Top-k subgraph matching query in a large graph

  • Authors:
  • Lei Zou;Lei Chen;Yansheng Lu

  • Affiliations:
  • Huazhong University of Science and Technology, Wuhan, China;Hong Kong University of Science and Technology, Hong Kong, Hong Kong;Huazhong University of Science and Technology, Wuhan, China

  • Venue:
  • Proceedings of the ACM first Ph.D. workshop in CIKM
  • Year:
  • 2007

Quantified Score

Hi-index 0.00

Visualization

Abstract

Recently, due to its wide applications, subgraph search has attracted a lot of attention from database and data mining community. Sub-graph search is defined as follows: given a query graph Q, we report all data graphs containing Q in the database. However, there is little work about sub-graph search in a single large graph, which has been used in many applications, such as biological network and social network. In this paper, we address top-k sub-graph matching query problem, which is defined as follows: given a query graph Q, we locate top-k matchings of Q in a large data graph G according to a score function. The score function is defined as the sum of the pairwise similarity between a vertex in Q and its matching vertex in G. Specifically, we first design a balanced tree (that is G-Tree) to index the large data graph.

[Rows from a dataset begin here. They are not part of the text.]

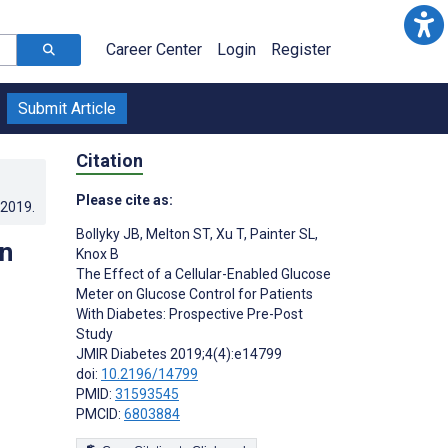
Career Center
Login
Register
Submit Article
Citation
Please cite as:
.2019
.
Bollyky JB
,
Melton ST
,
Xu T
,
Painter SL
,
on
Knox B
The Effect of a Cellular-Enabled Glucose
Meter on Glucose Control for Patients
With Diabetes: Prospective Pre-Post
Study
JMIR Diabetes 2019;4(4):e14799
doi:
10.2196/14799
PMID:
31593545
PMCID:
6803884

Then, based on G-Tree, we propose an efficient query algorithm (that is Ranked Matching algorithm). Our extensive experiment results show that, due to efficiency of pruning strategy, given a query with up to 20 vertices, we can locate the top-100 matchings in less than 10 seconds in a large data graph with 100K vertices. Furthermore, our approach outperforms the alternative method by orders of magnitude.